On my website, both
https://www.datanumen.com/support-doc/access-repair/ (URL1)
and
https://www.datanumen.com/support-doc/access-repair/index.htm (URL2)
will load the URL2 since Apache will search for index.htm under the folder and load it.
Now, to prevent these both URLs will be indexed by Google, I set the canonical URL to URL2 and then add the following redirection in .htaccess, to make sure URL1 will redirect URL2:
# 2021-12-15: Redirect help document URL to the canonical version
<IfModule mod_rewrite.c>
RewriteRule ^support-doc/([a-z\-]+)/ /support-doc/$1/index.htm [R=301,L]
</IfModule>
But this will cause "Too many redirections" error. Why?

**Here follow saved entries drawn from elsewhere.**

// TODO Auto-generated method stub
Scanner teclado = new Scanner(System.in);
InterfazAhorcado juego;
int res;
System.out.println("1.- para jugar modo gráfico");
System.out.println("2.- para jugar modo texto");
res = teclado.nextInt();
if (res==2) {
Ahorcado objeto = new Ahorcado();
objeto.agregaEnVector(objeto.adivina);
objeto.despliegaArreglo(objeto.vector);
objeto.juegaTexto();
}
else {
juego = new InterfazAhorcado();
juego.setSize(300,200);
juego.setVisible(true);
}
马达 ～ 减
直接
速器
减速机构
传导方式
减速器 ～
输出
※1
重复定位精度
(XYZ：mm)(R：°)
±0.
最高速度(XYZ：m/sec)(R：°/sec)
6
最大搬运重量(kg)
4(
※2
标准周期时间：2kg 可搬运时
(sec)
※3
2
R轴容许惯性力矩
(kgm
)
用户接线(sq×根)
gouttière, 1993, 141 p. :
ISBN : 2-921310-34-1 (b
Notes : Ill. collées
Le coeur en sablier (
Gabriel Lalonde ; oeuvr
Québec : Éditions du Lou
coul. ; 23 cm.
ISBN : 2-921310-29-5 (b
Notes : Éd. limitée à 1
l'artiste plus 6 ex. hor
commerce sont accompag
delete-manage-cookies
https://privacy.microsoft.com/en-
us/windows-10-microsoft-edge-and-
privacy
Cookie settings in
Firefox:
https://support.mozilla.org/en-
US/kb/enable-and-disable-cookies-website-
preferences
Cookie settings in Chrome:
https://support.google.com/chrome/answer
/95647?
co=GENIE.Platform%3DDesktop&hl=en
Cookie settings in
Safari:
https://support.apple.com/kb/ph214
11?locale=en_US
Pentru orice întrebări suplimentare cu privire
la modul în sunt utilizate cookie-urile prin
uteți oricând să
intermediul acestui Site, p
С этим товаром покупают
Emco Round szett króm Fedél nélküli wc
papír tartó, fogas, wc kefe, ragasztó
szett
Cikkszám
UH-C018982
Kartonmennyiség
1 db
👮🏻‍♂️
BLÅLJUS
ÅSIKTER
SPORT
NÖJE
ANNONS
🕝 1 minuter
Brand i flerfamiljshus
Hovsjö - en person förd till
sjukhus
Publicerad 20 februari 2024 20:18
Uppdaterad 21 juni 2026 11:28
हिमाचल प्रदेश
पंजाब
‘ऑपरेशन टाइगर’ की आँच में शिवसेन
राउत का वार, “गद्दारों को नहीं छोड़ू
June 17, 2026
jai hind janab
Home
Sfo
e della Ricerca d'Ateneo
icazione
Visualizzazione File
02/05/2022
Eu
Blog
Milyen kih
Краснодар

That causes a redirect loop because /support-doc/something/index.htm
is matched by the regular expression ^support-doc/([a-z\-]+)/
causing /support-doc/something/index.htm
to redirect to itself.
Perhaps you mean to limit the rewrite rule to the exact URL ending with the trailing slash? If so the rule should be:
RewriteRule ^support-doc/([a-z\-]+)/$ /support-doc/$1/index.htm [R=301,L]
I added a $
meaning "ends with" to the rule so that anything after that doesn't match.
I would recommend removing index.htm
from your canonical URL. In general your canonical URL should be the simplest URL. index.htm
is not friendly for users and it should never be shown in a URL. The index document is there to give the webserver a document that contains the content that should be shown for the directory URL.